Le contrôle du respect des normes et l’imposition des sanctions rencontrent aussi des problèmes. Les ressources du Ministère ont été réduites, en raison des difficultés financières de l’État, alors que l’augmentation des intervenants en forêt aurait normalement exigé qu’on amplifie les contrôles. La coexistence (nouvelle) de plusieurs industriels sur les mêmes territoires complique l’identification des contrevenants - les procédures se butent à la difficulté d’établir une preuve irréfutable - tant et si bien que le nombre des poursuites ne reflète pas le réel respect du règlement. Enfin, les amendes sont peu élevées et peu dissuasives.

Respect de la possibilité forestière

L’octroi des bois à des usines respecte la possibilité forestière et ces attributions sont réduites lorsque la possibilité est rabaissée lors de calculs périodiques[8]. Le Ministère ne peut cependant, dans près de la moitié des territoires aménagés, établir si les rendements forestiers fixés dans les plans ont été atteints ou vont l’être: les limites géographiques de ces territoires ont subi de nombreuses modifications, et les stratégies d’aménagement ont été trop souvent modifiées, pour qu’il soit possible de tirer des conclusions. Pour mieux garantir l’approvisionnement durable en bois, il faudrait aussi mieux considérer les effets des perturbations naturelles dans le calcul des possibilités et améliorer les données écoforestières.
···
CONSIGNE
Extrayez du texte sur l'aménagement forestier le passage qui va de « Le contrôle du » jusqu'à « et peu dissuasives. » inclus.
···
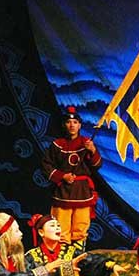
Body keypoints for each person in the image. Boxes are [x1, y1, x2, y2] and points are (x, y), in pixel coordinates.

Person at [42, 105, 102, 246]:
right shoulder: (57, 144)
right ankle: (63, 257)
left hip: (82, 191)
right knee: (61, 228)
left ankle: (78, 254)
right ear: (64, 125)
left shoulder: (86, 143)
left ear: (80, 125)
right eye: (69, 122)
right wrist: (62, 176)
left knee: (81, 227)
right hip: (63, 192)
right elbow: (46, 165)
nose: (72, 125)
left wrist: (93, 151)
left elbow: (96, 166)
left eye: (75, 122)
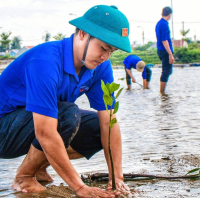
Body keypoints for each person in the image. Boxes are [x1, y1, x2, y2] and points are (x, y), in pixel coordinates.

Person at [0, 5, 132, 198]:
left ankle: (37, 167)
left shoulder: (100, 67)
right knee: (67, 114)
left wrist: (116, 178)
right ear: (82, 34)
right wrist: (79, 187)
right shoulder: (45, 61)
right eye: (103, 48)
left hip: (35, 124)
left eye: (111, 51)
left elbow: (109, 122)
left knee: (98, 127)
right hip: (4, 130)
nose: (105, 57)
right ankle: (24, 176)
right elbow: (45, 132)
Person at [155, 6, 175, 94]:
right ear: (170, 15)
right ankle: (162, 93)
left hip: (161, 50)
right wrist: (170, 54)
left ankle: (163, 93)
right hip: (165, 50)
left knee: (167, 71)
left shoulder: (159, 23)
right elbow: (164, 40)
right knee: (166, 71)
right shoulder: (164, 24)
···
RÉPONSE
Le contrôle du respect des normes et l’imposition des sanctions rencontrent aussi des problèmes. Les ressources du Ministère ont été réduites, en raison des difficultés financières de l’État, alors que l’augmentation des intervenants en forêt aurait normalement exigé qu’on amplifie les contrôles. La coexistence (nouvelle) de plusieurs industriels sur les mêmes territoires complique l’identification des contrevenants - les procédures se butent à la difficulté d’établir une preuve irréfutable - tant et si bien que le nombre des poursuites ne reflète pas le réel respect du règlement. Enfin, les amendes sont peu élevées et peu dissuasives.